Feel free to. I’ll be glad to show how you misread back then the same as you just misread in this thread. You do this literally every time we have a conversation. You ignore something I say. Then you say I made a mistake. The reality is that you didn’t understand what I said and assumed I made a mistake. And then I wreck you in the debate, like what just happened.
https://www.rankedftw.com/stats/population/1v1/#v=2&r=-2&sy=c&sx=a
If blizzard is basing their balance decision on a single day’s worth of ladder games, then there are approximately 250k games in their sample. Note that this is a drastic under-estimation, since the game’s popularity has gone down substantially since when they made the post we are discussing.
https://us.forums.blizzard.com/en/sc2/t/visualizing-balance-in-the-simplest-way-possible/13308/123?u=cheezecake-1895
Do you know what the margin of error for a proportion with a sample of size 250,000 is?
Let me rephrase that so its easier for you to understand.
Do you know what the standard deviation for a sampling distribution of a proportion with a sample of size 250,000 is? (hint: its a lot smaller than the 5% that blizzard gave that they were willing to tolerate)
I love this. It’s a perfect example of how you don’t bother to read. Let’s quote it here for easy reference:
The sampling distribution is the distribution of a given sample.
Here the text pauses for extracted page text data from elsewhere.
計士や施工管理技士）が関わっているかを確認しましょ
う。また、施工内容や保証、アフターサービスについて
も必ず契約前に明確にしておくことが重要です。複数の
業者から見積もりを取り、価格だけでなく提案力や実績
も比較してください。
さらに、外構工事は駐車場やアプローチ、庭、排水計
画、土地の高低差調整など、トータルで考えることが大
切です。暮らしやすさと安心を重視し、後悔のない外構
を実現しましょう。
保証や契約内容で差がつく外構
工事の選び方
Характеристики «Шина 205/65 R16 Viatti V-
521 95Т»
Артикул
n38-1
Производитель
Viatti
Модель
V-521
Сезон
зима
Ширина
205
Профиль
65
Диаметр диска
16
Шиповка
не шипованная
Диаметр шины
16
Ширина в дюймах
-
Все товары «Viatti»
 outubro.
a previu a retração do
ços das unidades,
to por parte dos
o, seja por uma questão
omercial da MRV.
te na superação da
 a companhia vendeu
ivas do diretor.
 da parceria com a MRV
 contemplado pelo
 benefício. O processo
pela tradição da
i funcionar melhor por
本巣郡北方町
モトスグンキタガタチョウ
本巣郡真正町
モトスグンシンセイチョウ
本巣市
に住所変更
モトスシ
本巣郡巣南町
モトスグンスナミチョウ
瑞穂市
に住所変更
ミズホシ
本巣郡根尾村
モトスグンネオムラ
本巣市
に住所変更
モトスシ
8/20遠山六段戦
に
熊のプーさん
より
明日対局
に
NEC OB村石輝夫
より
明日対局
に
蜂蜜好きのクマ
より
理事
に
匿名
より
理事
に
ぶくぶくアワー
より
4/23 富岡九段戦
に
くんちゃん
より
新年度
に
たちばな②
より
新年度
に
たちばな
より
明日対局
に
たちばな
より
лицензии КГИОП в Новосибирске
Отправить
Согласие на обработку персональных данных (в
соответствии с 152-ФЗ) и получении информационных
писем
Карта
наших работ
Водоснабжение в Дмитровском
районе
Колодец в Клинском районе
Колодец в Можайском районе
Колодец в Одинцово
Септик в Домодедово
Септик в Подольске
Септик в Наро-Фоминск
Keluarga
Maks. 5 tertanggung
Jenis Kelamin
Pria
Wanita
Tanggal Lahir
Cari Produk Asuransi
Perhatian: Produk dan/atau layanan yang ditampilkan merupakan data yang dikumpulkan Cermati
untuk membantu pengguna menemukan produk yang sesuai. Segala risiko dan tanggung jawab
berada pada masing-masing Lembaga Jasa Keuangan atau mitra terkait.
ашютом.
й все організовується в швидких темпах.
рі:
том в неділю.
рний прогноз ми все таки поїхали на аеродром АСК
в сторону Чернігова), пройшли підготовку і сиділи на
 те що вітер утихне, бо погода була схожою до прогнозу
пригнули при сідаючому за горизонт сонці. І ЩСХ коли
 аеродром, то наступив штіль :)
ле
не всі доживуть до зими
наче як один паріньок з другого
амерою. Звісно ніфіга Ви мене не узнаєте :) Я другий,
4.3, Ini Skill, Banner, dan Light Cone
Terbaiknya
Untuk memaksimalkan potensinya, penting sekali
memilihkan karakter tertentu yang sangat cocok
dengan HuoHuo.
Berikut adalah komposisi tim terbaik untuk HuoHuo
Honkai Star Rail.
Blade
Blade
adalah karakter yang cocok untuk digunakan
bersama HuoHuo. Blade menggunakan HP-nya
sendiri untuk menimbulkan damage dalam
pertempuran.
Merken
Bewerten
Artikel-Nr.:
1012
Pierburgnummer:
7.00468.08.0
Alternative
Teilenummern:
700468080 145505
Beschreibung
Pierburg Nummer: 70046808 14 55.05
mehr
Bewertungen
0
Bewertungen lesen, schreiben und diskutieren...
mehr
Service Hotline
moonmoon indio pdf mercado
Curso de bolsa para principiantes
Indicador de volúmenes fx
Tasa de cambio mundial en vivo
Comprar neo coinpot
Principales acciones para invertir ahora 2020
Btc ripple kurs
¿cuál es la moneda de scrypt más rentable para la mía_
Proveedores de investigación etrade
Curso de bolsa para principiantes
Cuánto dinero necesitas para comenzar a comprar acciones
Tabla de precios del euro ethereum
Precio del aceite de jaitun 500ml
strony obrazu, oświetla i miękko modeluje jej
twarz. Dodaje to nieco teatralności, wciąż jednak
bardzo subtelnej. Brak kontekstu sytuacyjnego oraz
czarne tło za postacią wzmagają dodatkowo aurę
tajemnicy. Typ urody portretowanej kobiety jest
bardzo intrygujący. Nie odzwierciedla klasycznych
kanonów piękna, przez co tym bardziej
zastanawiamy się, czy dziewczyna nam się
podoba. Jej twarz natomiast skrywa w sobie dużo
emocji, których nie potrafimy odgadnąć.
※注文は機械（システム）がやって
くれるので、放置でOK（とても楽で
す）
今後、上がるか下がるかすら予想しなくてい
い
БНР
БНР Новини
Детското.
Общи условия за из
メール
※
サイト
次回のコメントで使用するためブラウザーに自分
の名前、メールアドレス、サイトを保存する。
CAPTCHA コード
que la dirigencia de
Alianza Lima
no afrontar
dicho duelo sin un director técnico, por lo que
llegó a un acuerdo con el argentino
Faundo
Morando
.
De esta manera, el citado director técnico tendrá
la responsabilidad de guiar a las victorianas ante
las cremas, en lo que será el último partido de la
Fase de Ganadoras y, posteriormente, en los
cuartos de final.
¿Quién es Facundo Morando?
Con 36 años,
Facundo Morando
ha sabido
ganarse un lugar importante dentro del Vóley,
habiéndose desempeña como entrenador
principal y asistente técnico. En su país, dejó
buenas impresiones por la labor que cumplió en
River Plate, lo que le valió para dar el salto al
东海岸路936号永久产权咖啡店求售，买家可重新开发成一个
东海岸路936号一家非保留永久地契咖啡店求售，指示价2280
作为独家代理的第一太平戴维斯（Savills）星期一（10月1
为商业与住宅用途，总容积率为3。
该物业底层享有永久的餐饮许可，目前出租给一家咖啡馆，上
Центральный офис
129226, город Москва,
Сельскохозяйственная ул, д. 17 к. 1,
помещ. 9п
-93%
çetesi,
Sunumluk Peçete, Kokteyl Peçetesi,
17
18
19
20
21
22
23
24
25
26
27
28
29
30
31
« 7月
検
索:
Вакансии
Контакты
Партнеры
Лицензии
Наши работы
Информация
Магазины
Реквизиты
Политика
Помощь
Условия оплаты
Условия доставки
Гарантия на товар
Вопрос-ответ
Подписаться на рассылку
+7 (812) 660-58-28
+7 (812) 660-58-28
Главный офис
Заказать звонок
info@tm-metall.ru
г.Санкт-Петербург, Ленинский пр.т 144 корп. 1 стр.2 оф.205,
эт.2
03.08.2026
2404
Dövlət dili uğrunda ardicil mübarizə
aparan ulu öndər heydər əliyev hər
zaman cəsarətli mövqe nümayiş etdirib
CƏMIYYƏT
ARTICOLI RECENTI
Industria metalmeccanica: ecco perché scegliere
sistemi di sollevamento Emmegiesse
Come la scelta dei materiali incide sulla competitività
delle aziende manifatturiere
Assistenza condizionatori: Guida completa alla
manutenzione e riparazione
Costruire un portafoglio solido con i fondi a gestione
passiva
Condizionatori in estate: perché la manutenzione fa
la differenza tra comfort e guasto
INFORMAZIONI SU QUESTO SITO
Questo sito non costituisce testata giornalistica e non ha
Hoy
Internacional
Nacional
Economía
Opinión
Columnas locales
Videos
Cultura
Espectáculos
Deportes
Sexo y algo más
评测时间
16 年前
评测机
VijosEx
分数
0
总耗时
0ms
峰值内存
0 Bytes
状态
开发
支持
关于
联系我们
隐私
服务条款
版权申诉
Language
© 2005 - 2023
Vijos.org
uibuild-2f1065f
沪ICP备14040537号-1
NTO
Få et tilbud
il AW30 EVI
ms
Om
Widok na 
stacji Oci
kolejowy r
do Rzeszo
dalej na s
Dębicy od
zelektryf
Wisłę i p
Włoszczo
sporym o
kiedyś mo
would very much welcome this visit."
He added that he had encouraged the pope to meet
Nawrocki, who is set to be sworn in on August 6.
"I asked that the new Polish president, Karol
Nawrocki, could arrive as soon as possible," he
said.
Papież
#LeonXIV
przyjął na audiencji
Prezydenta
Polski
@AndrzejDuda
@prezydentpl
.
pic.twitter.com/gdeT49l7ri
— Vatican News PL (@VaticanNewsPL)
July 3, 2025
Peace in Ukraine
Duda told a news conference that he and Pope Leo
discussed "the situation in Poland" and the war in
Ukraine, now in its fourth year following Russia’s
That distribution can vary from the population distribution which is what the sample intends to measure
The sampling distribution is the distribution of a sample of samples. This statement is correct, but because it lacks context you thought I was referring to a singular sample of a random distribution, when I was specifically referring to a sample of a sampling distribution which is crystal clear in the previous posts:
The CLT states that as the sample size goes to infinity the sample converges on normality. You can’t get an infinite sample so a better question is what size of sample is needed for a high confidence of being normal, or is it possible to test if a sample is normal with a high degree of confidence?